**Passage provided**:
*** Block opens ***

Updated on 2024-11-29 GMT+08:00

Improving Read Performance Using Client Metadata Cache

Scenario

Improve the HDFS read performance by using the client to cache the metadata for block locations.

This function is recommended only for reading files that are not modified frequently. Because the data modification done on the server side by some other client is invisible to the cache client, which may cause the metadata obtained from the cache to be outdated.

Procedure

Navigation path for setting parameters:

On FusionInsight Manager, choose Cluster > Services > HDFS, click Configurations then All Configurations, and enter the parameter name in the search box.

Table 1 Parameter configuration

Parameter

Description

Default Value

dfs.client.metadata.cache.enabled

Enables or disables the client to cache the metadata for block locations. Set this parameter to true and use it along with the dfs.client.metadata.cache.pattern parameter to enable the cache.

false

dfs.client.metadata.cache.pattern

Indicates the regular expression pattern of the path of the file to be cached. Only the metadata for block locations of these files is cached until the metadata expires. This parameter is valid only when dfs.client.metadata.cache.enabled is set to true.

Example: /test.* indicates that all files whose paths start with /test are read.

NOTE:
  • To ensure consistency, configure a specific mode to cache only files that are not frequently modified by other clients.
  • The regular expression pattern verifies only the path of the URI, but not the schema and authority in the case of the Fully Qualified path.

-

dfs.client.metadata.cache.expiry.sec

Indicates the duration for caching metadata. The cache entry becomes invalid after its caching time exceeds this duration. Even metadata that is frequently used during the caching process can become invalid.

Time suffixes s/m/h can be used to indicate second, minute, and hour, respectively.

NOTE:

If this parameter is set to 0s, the cache function is disabled.

60s

dfs.client.metadata.cache.max.entries

Indicates the maximum number of non-expired data items that can be cached at a time.

65536

Call DFSClient#clearLocatedBlockCache() to completely clear the client cache before it expires.

The sample usage is as follows:

    FileSystem fs = FileSystem.get(conf);
    DistributedFileSystem dfs = (DistributedFileSystem) fs;
    DFSClient dfsClient = dfs.getClient();
    dfsClient.clearLocatedBlockCache();

*** Block closes ***

**Things to do**:
a: In the page on the HDFS client metadata cache, what is the default value of dfs.client.metadata.cache.expiry.sec?
b: From the page on the HDFS client metadata cache, return word for word the passage starting with "Indicates the regular" and going on through "can become invalid.".
The rows that follow the page on the HDFS client metadata cache come from a different source.

**Dataset records**:

*** Block opens ***

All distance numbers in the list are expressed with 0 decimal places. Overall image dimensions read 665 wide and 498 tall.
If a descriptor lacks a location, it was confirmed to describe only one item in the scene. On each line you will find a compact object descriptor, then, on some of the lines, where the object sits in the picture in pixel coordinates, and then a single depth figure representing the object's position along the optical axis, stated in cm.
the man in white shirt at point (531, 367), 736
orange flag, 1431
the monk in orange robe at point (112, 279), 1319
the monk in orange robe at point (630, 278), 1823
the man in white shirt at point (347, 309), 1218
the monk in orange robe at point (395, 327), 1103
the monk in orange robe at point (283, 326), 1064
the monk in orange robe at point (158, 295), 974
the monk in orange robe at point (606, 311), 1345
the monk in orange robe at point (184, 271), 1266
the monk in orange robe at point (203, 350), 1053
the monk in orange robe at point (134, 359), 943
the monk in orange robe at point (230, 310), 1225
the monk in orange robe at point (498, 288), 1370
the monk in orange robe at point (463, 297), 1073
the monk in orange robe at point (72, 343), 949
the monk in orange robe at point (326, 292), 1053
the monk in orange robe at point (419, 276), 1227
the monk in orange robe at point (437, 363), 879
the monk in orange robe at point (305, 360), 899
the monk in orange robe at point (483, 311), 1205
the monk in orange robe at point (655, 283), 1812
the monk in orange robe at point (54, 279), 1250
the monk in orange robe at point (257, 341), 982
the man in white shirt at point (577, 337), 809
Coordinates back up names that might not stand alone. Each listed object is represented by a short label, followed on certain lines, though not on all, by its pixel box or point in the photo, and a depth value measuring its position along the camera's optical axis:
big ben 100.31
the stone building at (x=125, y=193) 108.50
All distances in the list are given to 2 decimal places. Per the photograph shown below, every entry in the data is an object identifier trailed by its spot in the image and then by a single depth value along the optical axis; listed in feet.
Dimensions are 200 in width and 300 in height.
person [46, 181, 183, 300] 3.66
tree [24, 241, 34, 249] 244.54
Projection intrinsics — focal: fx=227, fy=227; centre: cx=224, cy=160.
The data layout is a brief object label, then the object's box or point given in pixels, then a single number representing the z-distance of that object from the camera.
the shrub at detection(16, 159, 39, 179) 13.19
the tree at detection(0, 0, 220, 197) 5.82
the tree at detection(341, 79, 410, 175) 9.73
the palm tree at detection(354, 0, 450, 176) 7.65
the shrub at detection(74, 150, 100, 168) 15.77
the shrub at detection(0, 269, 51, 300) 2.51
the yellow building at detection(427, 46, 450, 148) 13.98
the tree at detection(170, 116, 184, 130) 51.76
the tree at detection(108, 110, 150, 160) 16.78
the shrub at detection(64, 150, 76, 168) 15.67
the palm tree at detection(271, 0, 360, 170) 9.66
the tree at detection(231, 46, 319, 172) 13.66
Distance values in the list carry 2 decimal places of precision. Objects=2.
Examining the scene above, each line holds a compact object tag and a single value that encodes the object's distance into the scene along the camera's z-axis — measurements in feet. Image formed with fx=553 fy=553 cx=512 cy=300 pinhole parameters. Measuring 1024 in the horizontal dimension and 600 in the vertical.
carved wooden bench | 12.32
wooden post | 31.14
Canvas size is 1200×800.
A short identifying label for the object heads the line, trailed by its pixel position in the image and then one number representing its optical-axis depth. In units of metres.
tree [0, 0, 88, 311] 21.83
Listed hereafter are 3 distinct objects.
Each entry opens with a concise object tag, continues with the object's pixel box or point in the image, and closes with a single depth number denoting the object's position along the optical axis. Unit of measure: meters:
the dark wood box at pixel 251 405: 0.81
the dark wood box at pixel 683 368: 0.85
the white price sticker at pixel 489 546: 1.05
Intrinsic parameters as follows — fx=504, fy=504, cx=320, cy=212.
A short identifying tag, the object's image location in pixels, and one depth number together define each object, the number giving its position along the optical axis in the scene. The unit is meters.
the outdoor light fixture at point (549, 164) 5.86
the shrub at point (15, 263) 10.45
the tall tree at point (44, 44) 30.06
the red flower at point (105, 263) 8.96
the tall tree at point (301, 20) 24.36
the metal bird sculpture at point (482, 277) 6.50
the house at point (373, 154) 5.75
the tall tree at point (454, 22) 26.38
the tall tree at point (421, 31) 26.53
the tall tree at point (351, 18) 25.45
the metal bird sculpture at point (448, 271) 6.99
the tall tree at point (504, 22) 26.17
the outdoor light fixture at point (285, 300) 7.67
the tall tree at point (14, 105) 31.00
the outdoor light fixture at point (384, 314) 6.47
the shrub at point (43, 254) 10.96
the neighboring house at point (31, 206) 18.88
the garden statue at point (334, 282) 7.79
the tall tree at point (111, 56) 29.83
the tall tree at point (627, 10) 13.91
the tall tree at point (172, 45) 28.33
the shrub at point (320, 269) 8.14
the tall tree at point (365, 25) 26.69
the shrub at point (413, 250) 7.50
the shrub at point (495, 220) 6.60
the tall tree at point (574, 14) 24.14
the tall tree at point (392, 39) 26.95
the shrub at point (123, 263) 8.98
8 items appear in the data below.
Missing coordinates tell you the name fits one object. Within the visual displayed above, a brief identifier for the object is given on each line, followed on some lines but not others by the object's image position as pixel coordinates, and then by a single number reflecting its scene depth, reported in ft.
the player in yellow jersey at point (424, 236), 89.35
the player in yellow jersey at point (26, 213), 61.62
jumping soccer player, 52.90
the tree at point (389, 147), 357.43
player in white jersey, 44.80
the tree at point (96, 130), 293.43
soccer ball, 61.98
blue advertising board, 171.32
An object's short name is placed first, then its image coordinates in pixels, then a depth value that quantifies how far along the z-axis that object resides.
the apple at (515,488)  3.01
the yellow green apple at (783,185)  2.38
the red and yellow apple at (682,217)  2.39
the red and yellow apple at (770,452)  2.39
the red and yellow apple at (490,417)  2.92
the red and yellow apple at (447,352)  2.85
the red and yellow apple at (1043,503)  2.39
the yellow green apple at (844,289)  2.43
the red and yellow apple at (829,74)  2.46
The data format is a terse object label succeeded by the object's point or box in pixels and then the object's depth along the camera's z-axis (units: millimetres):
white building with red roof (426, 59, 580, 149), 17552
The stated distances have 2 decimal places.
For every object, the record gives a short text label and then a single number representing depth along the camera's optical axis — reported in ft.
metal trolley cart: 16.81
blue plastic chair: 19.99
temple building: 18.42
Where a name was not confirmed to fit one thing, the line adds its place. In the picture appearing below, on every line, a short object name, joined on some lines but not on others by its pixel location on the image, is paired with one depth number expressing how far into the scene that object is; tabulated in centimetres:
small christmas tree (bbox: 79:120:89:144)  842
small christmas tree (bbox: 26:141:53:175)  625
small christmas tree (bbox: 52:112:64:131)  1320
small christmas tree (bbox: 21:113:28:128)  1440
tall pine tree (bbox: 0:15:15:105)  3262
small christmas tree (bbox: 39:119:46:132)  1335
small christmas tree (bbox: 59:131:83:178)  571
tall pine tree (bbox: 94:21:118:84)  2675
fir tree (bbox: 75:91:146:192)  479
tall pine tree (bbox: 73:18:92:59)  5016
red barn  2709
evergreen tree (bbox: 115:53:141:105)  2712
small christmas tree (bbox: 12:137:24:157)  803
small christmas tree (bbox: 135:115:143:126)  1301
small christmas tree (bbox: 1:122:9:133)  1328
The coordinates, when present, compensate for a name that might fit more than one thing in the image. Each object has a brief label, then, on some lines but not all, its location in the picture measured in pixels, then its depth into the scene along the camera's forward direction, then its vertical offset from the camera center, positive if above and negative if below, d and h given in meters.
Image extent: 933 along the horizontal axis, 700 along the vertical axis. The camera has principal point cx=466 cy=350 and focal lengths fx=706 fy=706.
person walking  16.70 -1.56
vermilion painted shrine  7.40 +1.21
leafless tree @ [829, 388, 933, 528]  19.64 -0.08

*** Block closes ***

**Outputs in order**:
a: 60s

b:
Indicates the regular expression pattern of the path of the file to be cached. Only the metadata for block locations of these files is cached until the metadata expires. This parameter is valid only when dfs.client.metadata.cache.enabled is set to true.

Example: /test.* indicates that all files whose paths start with /test are read.

NOTE:
  • To ensure consistency, configure a specific mode to cache only files that are not frequently modified by other clients.
  • The regular expression pattern verifies only the path of the URI, but not the schema and authority in the case of the Fully Qualified path.

-

dfs.client.metadata.cache.expiry.sec

Indicates the duration for caching metadata. The cache entry becomes invalid after its caching time exceeds this duration. Even metadata that is frequently used during the caching process can become invalid.